Collected data:
[Start of Attachment]
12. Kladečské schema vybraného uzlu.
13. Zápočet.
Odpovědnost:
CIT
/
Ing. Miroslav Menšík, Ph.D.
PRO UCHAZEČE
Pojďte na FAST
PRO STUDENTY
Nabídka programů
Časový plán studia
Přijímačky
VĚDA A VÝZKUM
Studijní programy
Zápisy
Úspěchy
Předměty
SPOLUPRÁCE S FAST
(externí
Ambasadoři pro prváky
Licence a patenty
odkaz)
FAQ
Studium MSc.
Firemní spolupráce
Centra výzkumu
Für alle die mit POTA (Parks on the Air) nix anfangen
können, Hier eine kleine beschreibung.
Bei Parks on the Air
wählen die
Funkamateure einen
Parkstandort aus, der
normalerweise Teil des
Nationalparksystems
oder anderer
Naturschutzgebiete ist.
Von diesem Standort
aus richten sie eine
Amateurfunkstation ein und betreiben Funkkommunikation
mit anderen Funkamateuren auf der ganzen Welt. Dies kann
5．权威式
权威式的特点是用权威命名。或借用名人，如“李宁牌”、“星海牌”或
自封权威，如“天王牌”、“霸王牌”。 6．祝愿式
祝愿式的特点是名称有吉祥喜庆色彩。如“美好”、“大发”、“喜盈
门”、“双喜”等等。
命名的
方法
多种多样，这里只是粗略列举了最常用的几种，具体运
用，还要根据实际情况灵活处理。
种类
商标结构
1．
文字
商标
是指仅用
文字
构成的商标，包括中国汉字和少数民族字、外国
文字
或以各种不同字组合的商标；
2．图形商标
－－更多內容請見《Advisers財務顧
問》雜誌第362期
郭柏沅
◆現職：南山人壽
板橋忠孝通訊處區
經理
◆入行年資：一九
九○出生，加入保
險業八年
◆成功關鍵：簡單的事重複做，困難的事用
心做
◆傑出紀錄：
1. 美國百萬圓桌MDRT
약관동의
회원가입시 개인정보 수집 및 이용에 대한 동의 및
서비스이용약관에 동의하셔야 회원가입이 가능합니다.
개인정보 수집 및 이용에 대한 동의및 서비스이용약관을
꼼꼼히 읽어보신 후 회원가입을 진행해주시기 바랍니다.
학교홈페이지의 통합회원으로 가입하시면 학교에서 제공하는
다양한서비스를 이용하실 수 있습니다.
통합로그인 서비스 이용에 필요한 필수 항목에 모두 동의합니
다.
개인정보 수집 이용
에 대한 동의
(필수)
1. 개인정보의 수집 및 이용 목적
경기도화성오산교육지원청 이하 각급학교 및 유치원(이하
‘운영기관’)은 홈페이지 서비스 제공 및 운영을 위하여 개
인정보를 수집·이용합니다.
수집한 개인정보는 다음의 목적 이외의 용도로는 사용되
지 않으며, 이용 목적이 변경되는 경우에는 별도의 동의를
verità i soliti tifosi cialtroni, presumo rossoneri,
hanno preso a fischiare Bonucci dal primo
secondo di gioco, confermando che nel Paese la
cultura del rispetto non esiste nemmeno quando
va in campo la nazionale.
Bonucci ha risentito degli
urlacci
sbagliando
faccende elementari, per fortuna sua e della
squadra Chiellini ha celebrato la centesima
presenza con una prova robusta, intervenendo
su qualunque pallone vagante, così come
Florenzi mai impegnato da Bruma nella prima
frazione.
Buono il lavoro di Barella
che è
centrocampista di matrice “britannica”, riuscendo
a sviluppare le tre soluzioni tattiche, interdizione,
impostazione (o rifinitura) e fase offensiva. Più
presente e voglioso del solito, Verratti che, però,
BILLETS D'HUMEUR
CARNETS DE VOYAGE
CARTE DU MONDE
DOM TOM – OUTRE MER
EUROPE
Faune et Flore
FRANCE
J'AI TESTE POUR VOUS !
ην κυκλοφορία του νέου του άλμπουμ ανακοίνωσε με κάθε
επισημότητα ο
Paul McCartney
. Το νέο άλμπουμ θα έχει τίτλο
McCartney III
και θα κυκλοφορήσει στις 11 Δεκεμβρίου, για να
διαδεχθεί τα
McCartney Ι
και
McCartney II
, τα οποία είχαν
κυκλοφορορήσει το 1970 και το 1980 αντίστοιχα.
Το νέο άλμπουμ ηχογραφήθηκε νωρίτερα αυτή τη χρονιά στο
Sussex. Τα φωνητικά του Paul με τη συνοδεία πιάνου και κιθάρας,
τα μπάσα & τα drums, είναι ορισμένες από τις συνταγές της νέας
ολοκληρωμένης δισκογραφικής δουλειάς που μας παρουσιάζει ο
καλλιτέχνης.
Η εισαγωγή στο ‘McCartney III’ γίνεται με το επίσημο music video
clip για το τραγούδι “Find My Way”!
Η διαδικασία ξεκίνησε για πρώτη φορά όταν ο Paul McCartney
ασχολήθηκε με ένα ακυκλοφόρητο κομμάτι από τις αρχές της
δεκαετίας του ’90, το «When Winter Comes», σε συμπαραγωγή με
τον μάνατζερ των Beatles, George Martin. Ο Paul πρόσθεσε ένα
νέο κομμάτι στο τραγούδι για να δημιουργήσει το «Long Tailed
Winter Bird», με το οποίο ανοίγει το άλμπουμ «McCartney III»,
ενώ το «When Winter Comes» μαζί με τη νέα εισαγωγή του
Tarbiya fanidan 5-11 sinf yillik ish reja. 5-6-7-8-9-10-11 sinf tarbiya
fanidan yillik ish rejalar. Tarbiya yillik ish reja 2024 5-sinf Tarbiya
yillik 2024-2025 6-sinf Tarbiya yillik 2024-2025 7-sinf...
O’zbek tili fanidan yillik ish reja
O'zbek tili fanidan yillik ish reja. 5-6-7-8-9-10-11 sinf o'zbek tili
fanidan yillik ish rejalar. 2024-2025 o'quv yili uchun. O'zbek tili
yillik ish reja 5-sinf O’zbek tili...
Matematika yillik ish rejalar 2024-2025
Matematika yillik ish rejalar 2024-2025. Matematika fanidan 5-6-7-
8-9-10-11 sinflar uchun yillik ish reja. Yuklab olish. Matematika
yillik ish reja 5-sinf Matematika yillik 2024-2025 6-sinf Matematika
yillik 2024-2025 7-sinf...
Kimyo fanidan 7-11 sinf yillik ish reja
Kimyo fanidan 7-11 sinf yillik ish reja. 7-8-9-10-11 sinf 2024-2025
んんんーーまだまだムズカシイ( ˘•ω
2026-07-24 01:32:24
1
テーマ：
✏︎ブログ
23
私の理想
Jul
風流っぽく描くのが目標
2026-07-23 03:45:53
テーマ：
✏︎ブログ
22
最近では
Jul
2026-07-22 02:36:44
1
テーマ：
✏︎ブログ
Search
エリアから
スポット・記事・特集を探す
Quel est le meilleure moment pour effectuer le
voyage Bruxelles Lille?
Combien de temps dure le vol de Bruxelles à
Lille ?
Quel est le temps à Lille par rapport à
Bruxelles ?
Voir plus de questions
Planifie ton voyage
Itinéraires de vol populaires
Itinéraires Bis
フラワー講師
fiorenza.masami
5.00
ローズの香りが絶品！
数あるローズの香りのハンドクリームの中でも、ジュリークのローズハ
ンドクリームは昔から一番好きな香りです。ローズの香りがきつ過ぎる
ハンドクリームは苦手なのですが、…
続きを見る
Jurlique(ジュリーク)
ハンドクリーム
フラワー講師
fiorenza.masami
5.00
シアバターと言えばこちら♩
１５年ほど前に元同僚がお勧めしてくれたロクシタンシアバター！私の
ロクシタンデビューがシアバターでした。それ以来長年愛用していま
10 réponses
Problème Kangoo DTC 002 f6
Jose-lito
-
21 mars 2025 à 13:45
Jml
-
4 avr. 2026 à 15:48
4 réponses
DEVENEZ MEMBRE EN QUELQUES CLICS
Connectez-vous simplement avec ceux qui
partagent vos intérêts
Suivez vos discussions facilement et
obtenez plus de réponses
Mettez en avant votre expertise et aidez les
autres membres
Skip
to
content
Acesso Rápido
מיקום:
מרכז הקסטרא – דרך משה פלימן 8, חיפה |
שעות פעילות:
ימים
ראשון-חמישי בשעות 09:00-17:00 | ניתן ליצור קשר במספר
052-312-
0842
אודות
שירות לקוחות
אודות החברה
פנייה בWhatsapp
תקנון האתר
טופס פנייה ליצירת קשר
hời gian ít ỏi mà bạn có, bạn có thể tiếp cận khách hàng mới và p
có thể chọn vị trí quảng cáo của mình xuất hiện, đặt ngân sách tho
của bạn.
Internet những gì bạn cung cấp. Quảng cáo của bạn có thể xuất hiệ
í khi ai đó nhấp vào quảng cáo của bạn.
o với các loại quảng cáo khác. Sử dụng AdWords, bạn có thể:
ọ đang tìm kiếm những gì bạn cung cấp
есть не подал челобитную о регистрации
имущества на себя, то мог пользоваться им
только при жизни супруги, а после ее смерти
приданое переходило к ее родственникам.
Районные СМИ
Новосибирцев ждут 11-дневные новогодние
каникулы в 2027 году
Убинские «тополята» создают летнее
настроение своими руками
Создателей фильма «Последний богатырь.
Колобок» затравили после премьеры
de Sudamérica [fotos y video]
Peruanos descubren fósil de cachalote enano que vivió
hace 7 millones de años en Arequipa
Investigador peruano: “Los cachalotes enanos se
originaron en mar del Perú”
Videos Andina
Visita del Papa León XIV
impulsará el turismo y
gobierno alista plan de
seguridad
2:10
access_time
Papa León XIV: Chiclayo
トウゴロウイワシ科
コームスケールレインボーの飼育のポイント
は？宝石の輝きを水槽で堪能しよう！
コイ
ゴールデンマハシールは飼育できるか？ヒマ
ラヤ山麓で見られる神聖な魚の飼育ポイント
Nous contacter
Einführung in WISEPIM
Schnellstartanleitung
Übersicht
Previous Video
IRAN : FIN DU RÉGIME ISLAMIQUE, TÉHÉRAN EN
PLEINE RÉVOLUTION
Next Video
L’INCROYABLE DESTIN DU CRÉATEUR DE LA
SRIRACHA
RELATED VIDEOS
[End of Attachment]
(Assigned task) Quote the lines from the start of the entries up to and including the line with "Funkamateure einen".

(Written response)
12. Kladečské schema vybraného uzlu.
13. Zápočet.
Odpovědnost:
CIT
/
Ing. Miroslav Menšík, Ph.D.
PRO UCHAZEČE
Pojďte na FAST
PRO STUDENTY
Nabídka programů
Časový plán studia
Přijímačky
VĚDA A VÝZKUM
Studijní programy
Zápisy
Úspěchy
Předměty
SPOLUPRÁCE S FAST
(externí
Ambasadoři pro prváky
Licence a patenty
odkaz)
FAQ
Studium MSc.
Firemní spolupráce
Centra výzkumu
Für alle die mit POTA (Parks on the Air) nix anfangen
können, Hier eine kleine beschreibung.
Bei Parks on the Air
wählen die
Funkamateure einen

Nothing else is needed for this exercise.